▶ [RAW DATA]:
########

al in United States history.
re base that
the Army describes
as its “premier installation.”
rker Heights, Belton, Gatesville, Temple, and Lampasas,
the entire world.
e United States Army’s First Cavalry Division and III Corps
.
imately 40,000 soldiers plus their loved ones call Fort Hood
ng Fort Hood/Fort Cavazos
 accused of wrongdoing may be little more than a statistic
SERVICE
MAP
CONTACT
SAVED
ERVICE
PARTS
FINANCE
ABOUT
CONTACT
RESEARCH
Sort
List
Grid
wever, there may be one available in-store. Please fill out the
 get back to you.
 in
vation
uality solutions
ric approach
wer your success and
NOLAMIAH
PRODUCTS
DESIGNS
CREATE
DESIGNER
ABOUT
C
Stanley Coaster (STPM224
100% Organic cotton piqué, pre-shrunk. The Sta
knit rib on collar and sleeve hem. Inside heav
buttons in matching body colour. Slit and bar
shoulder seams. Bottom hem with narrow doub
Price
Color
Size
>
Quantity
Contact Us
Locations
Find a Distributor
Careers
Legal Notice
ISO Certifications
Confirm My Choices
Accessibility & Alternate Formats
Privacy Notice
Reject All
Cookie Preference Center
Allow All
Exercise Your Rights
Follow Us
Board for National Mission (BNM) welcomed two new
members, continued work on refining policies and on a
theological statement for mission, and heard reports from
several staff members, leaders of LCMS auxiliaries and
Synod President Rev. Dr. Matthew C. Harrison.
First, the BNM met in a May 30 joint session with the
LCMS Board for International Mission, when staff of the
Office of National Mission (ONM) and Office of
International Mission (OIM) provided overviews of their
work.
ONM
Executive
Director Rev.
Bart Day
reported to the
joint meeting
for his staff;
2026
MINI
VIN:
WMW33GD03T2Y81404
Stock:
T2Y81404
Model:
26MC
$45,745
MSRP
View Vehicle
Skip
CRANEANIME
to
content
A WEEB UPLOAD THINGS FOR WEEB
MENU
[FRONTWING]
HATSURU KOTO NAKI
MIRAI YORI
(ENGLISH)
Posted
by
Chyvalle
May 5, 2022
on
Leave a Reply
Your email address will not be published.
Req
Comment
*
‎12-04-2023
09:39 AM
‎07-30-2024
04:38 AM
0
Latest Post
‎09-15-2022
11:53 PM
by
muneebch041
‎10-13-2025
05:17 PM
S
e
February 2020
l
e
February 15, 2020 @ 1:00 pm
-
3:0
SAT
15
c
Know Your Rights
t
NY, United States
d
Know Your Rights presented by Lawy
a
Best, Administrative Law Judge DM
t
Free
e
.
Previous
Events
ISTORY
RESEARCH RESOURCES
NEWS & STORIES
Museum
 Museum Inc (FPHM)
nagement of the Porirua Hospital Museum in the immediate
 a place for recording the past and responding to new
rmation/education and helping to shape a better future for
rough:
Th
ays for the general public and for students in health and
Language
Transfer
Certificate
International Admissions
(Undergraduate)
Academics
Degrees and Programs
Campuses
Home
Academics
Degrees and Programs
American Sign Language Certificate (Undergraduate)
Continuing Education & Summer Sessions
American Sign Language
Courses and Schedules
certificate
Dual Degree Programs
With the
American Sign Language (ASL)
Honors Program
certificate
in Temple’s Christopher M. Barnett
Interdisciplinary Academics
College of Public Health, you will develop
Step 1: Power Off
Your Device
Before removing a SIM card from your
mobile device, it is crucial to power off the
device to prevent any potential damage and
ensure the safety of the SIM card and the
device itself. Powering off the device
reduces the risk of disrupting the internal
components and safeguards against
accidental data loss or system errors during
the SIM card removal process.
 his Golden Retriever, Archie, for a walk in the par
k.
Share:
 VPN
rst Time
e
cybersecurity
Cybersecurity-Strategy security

########

▶ [PROBLEM REQUIREMENTS]: This exercise calls for an exact reproduction of the material.

▶ [THE ANSWER]:
al in United States history.
re base that
the Army describes
as its “premier installation.”
rker Heights, Belton, Gatesville, Temple, and Lampasas,
the entire world.
e United States Army’s First Cavalry Division and III Corps
.
imately 40,000 soldiers plus their loved ones call Fort Hood
ng Fort Hood/Fort Cavazos
 accused of wrongdoing may be little more than a statistic
SERVICE
MAP
CONTACT
SAVED
ERVICE
PARTS
FINANCE
ABOUT
CONTACT
RESEARCH
Sort
List
Grid
wever, there may be one available in-store. Please fill out the
 get back to you.
 in
vation
uality solutions
ric approach
wer your success and
NOLAMIAH
PRODUCTS
DESIGNS
CREATE
DESIGNER
ABOUT
C
Stanley Coaster (STPM224
100% Organic cotton piqué, pre-shrunk. The Sta
knit rib on collar and sleeve hem. Inside heav
buttons in matching body colour. Slit and bar
shoulder seams. Bottom hem with narrow doub
Price
Color
Size
>
Quantity
Contact Us
Locations
Find a Distributor
Careers
Legal Notice
ISO Certifications
Confirm My Choices
Accessibility & Alternate Formats
Privacy Notice
Reject All
Cookie Preference Center
Allow All
Exercise Your Rights
Follow Us
Board for National Mission (BNM) welcomed two new
members, continued work on refining policies and on a
theological statement for mission, and heard reports from
several staff members, leaders of LCMS auxiliaries and
Synod President Rev. Dr. Matthew C. Harrison.
First, the BNM met in a May 30 joint session with the
LCMS Board for International Mission, when staff of the
Office of National Mission (ONM) and Office of
International Mission (OIM) provided overviews of their
work.
ONM
Executive
Director Rev.
Bart Day
reported to the
joint meeting
for his staff;
2026
MINI
VIN:
WMW33GD03T2Y81404
Stock:
T2Y81404
Model:
26MC
$45,745
MSRP
View Vehicle
Skip
CRANEANIME
to
content
A WEEB UPLOAD THINGS FOR WEEB
MENU
[FRONTWING]
HATSURU KOTO NAKI
MIRAI YORI
(ENGLISH)
Posted
by
Chyvalle
May 5, 2022
on
Leave a Reply
Your email address will not be published.
Req
Comment
*
‎12-04-2023
09:39 AM
‎07-30-2024
04:38 AM
0
Latest Post
‎09-15-2022
11:53 PM
by
muneebch041
‎10-13-2025
05:17 PM
S
e
February 2020
l
e
February 15, 2020 @ 1:00 pm
-
3:0
SAT
15
c
Know Your Rights
t
NY, United States
d
Know Your Rights presented by Lawy
a
Best, Administrative Law Judge DM
t
Free
e
.
Previous
Events
ISTORY
RESEARCH RESOURCES
NEWS & STORIES
Museum
 Museum Inc (FPHM)
nagement of the Porirua Hospital Museum in the immediate
 a place for recording the past and responding to new
rmation/education and helping to shape a better future for
rough:
Th
ays for the general public and for students in health and
Language
Transfer
Certificate
International Admissions
(Undergraduate)
Academics
Degrees and Programs
Campuses
Home
Academics
Degrees and Programs
American Sign Language Certificate (Undergraduate)
Continuing Education & Summer Sessions
American Sign Language
Courses and Schedules
certificate
Dual Degree Programs
With the
American Sign Language (ASL)
Honors Program
certificate
in Temple’s Christopher M. Barnett
Interdisciplinary Academics
College of Public Health, you will develop
Step 1: Power Off
Your Device
Before removing a SIM card from your
mobile device, it is crucial to power off the
device to prevent any potential damage and
ensure the safety of the SIM card and the
device itself. Powering off the device
reduces the risk of disrupting the internal
components and safeguards against
accidental data loss or system errors during
the SIM card removal process.
 his Golden Retriever, Archie, for a walk in the par
k.
Share:
 VPN
rst Time
e
cybersecurity
Cybersecurity-Strategy security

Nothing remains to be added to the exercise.